(Beginning of Data supplied)

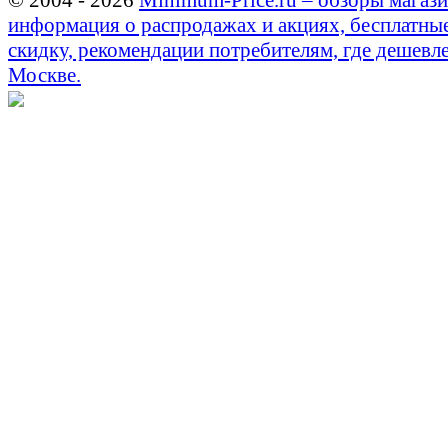
© 2004 - 2026
Minimum-Price.ru – обзоры магази
информация о распродажах и акциях, бесплатны
скидку, рекомендации потребителям, где дешевле
Москве.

(End of Data supplied)

__What is expected__:
Pictures in the records above are to be left out of an otherwise exact copy.

__Solution to this exercise__:
© 2004 - 2026
Minimum-Price.ru – обзоры магази
информация о распродажах и акциях, бесплатны
скидку, рекомендации потребителям, где дешевле
Москве.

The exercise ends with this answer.